# Exercise prompt:
An exact repetition of the data is required; no picture should appear in it.

# Collected material:
┄┄┄┄┄┄┄┄┄┄┄┄┄┄┄┄┄┄┄┄
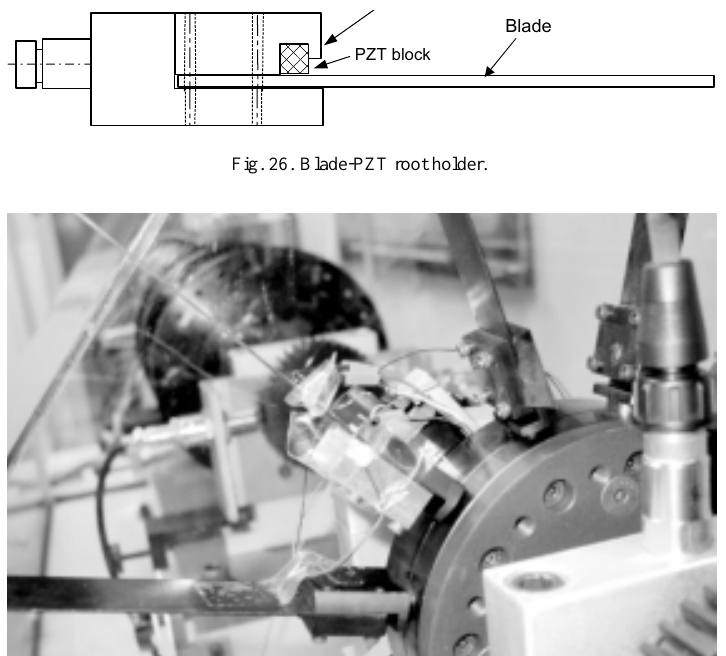
Fig. 27. Photograph of the blade-PZT root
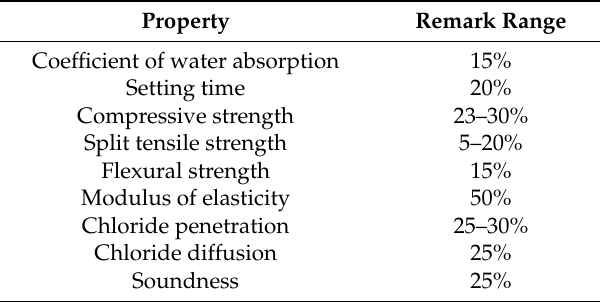
Table 3. Optimal SCBA replacement for different concrete properties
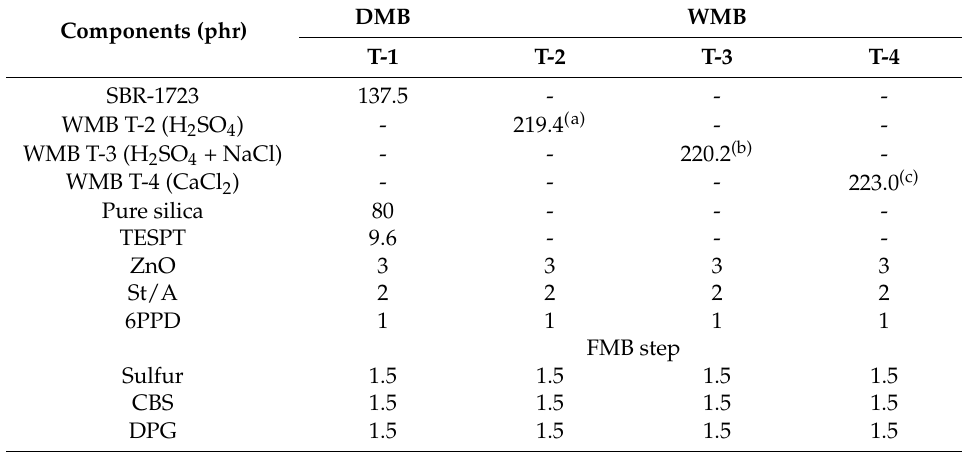
Table 2. Formulation of wet masterbatch (WMB) compounds and dry masterbatch (DMB) compound according to the coagulant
┄┄┄┄┄┄┄┄┄┄┄┄┄┄┄┄┄┄┄┄
# Response to the exercise:
Fig. 27. Photograph of the blade-PZT root
Table 3. Optimal SCBA replacement for different concrete properties
Table 2. Formulation of wet masterbatch (WMB) compounds and dry masterbatch (DMB) compound according to the coagulant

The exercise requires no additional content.